Personally, I’d suggest avoiding OOP altogether if you think you might need other people to look at your code.

that is the absurdest advice i’ve ever read. your code may have 10.000 lines, and you choose a programming language based on the chance that you may have a problem in 20 of those lines?

of course you should always pick a language which allows you to program 10.000 lines efficiently and structured. if you have a problem with some open gl stuff, you can still extract those 20 lines from your code and change them so they can be compiled as simple C, because C++ uses exactly the same open gl headers and libs as C.

and personally, i recommend that anybody who wants to program at least tries to understand OOP basics.
for application development in linux and windows, Qt is the best choice for GUI libs in my opinition. which
means you have to code in C++. python seems to be quite popular these days, and it is object oriented too (though you can use it without its OOP capabilities). and then there is still java.

  1. I’m referring to people like the OP who are still very much in the learning phase. If you’re not confident about being able to solve your own problems, “red book” style code is much easier for other people to understand than if you shoehorn everything into OO structures for the sake of it.

  2. It’s not about language. Using C++ is fine, using std classes (or common libraries such as GLM) is fine.
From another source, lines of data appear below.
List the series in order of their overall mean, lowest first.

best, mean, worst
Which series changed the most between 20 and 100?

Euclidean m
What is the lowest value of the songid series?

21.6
Just don’t write code where you don’t understand any of it until you understand all of it.

And C++ probably isn’t that language until you’re fluent in both C++ and OpenGL. I’ve seen far too much code from novice programmers which uses OOP for its own sake to the detriment of legibility.

And also to the detriment of efficiency; e.g. requiring one draw call per object because that makes for a “neat” OO structure. But that’s a separate issue.
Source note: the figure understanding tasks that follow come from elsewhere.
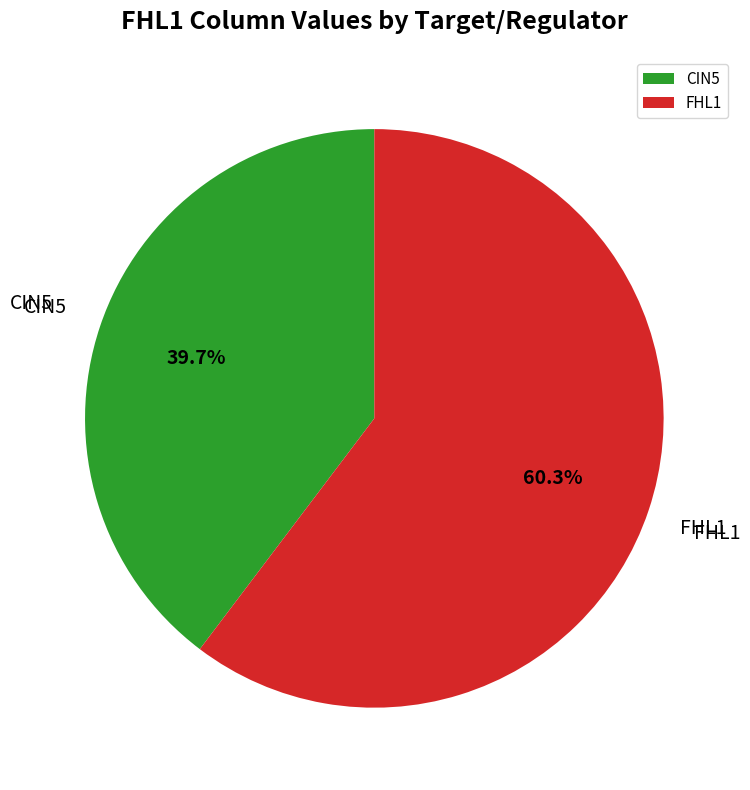

Which slice is the largest?

FHL1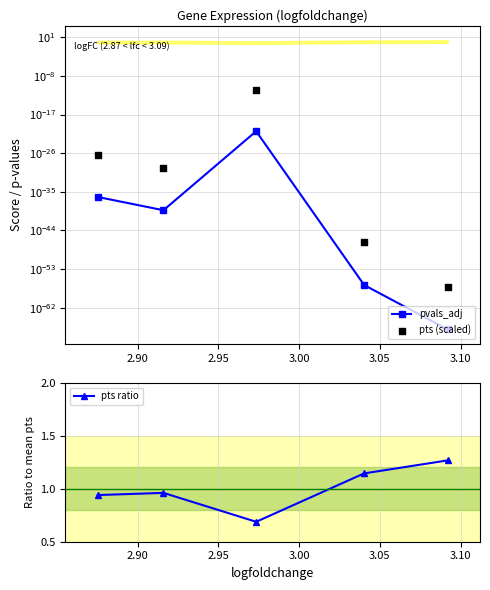

Which series has the largest total across all categories?

pts ratio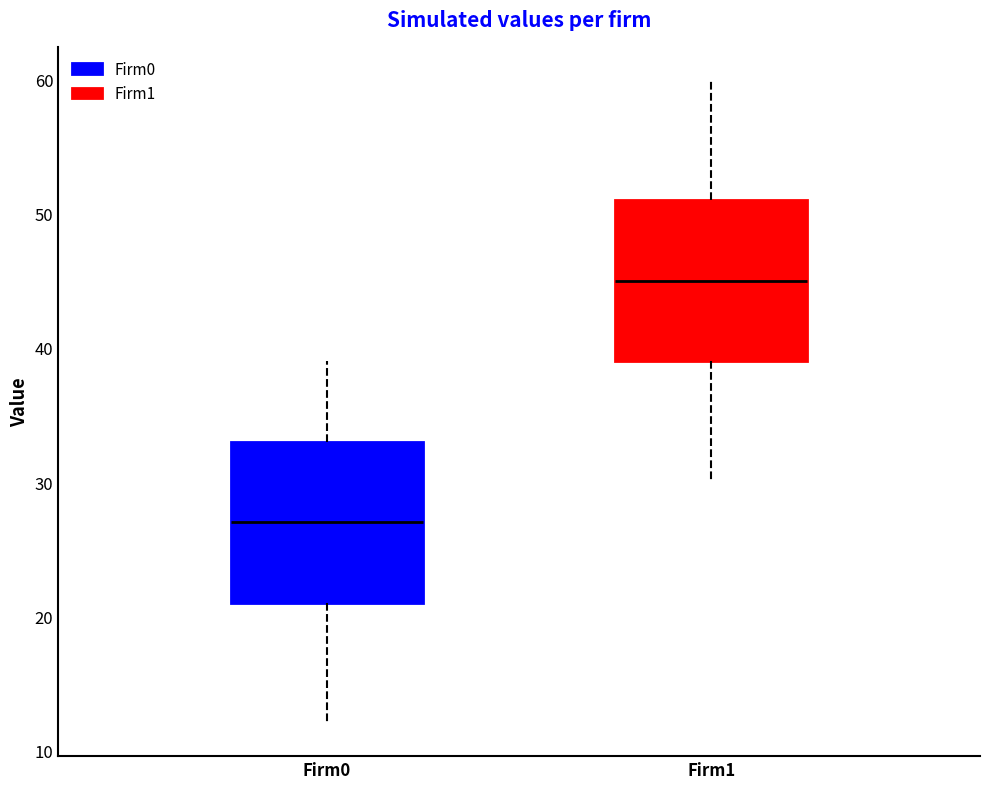

Reading left to right, transcribe this box plot: for each box, give where its median line is, the range the box spans, and where its two whiskers end, as read against the y-axis. The values are not printed on the chart, so give them approximately, as read against the axis.

Firm0: median 27, box 21 to 33, whiskers 12 to 39
Firm1: median 45, box 39 to 51, whiskers 30 to 60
You can, and you should. But if the code uses classes for absolutely everything, that might take as long as writing the program from scratch.

If you’re writing code primarily in order to learn OpenGL, you’d do well to stick to “red book” style. By all means use C++, std::vector instead of bare arrays, and GLM for vectors and matrices. Just don’t force people to be continually switching their focus away from the “actual” code and taking excursions into class methods or helper functions.